The primary goal of this project is to predict low credit score customers based on various features from a dataset of credit transactions. The project aims to develop a classification model capable of identifying customers with low credit score.
This project is divided into three main parts, aligning with the mid-course project requirements for the Maven Analytics Classification course. Each part focuses on different aspects of the data preparation, model development, and evaluation process.
Step 1: Data Preparation and Exploratory Data Analysis (EDA)
Data Import and Conversion:
- Load the CSV file containing credit transaction data.

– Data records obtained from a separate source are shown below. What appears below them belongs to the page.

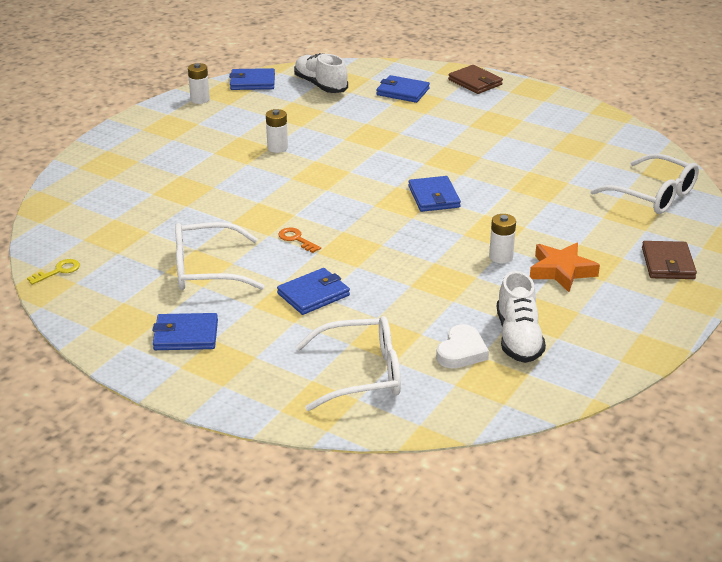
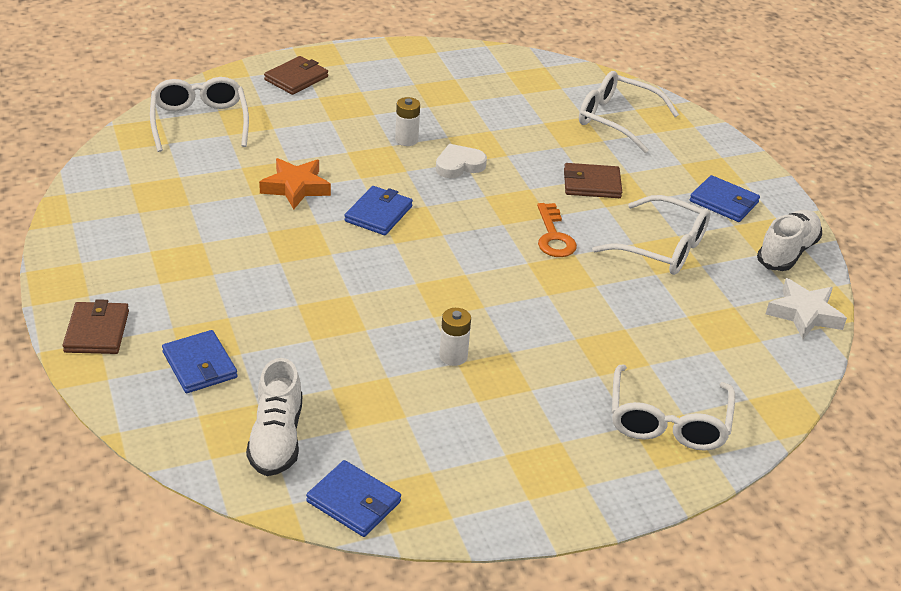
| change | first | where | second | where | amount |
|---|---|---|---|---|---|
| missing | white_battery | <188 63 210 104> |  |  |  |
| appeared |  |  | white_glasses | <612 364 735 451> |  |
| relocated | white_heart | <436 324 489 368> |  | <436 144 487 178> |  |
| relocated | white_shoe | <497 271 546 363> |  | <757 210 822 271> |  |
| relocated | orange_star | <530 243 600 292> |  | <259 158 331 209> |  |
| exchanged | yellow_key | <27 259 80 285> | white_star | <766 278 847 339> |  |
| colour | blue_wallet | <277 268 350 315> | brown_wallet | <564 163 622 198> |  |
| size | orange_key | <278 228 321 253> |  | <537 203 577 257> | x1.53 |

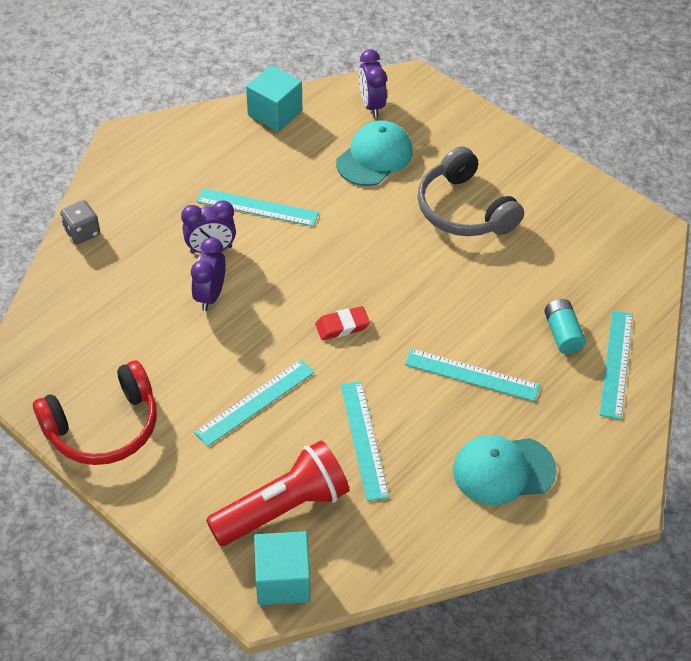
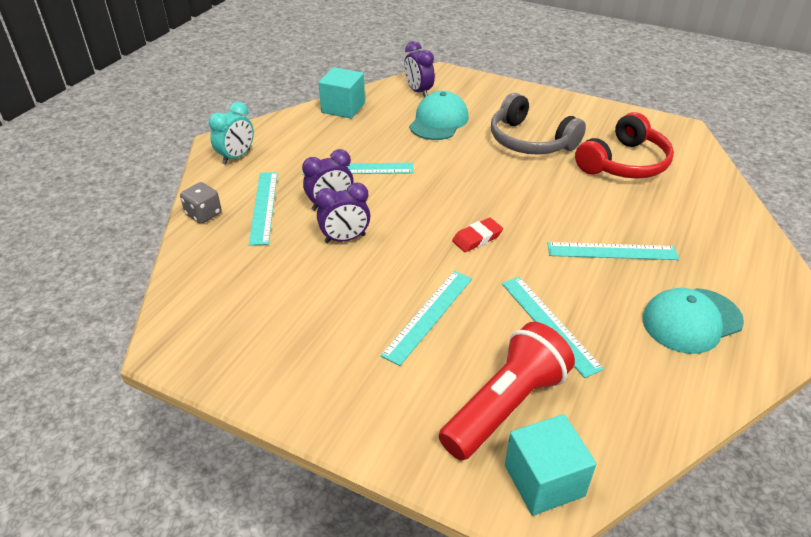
| change | first | where | second | where | amount |
|---|---|---|---|---|---|
| missing | turquoise_battery | <544 299 586 354> |  |  |  |
| appeared |  |  | turquoise_clock | <209 102 254 165> |  |
| relocated | red_headphones | <33 361 157 465> |  | <575 112 674 179> |  |
| relocated | turquoise_ruler | <600 310 633 420> |  | <249 172 278 246> |  |
| spun | purple_clock | <191 237 226 311> |  | <315 183 370 243> | 105 degrees counterclockwise |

- Perform necessary datatype conversions to ensure consistency and accuracy.
Target Variable Modification:
- Modify the target variable by grouping 'Standard' and 'Good' credit scores together, creating a binary classification problem (Low vs. High).
Data Exploration:
- Analyse the dataset to identify which features most significantly impact credit scores.
- Check for and address any high correlations between features.
- Remove unnecessary features that do not contribute to the predictive power of the model.
Data Preparation for Modelling:
- Create dummy variables for categorical features.
- Split the data into training and testing sets.
- Scale features if necessary to ensure model stability and performance.
Step 2: Logistic Regression
Initial Model Fitting:
- Fit a Logistic Regression model using default hyperparameters.
Hyperparameter Tuning:
- Tune the hyperparameters to optimize the model's performance.
Performance Reporting:
- Report key metrics: accuracy, precision, recall, and F1 score.
- Adjust the decision threshold to maximize the F1 score.
ROC Curve and AUC:
- Plot the ROC curve for the tuned model.
- Calculate and report the Area Under the Curve (AUC) to evaluate the model's ability to distinguish between classes.
Step 3: Addressing Imbalanced Data
SMOTE Application:
- Apply Synthetic Minority Over-sampling Technique (SMOTE) to balance the dataset by resampling to an equal number of instances for both classes.
Model Re-tuning:
- Tune the model threshold again after applying SMOTE to check for improvements.
Performance Comparison:
- Compare the model's performance (accuracy, F1 score, and AUC) before and after applying SMOTE to assess the impact of handling data imbalance.
Final Model Evaluation
- Fit the final model using the best-performing configuration and techniques identified through the project.
- Evaluate the final model's performance on the test data to ensure its generalizability and reliability.
By following these steps, this project aims to build a classification model capable for predicting low credit score customers, providing insights and tools for managing credit risk.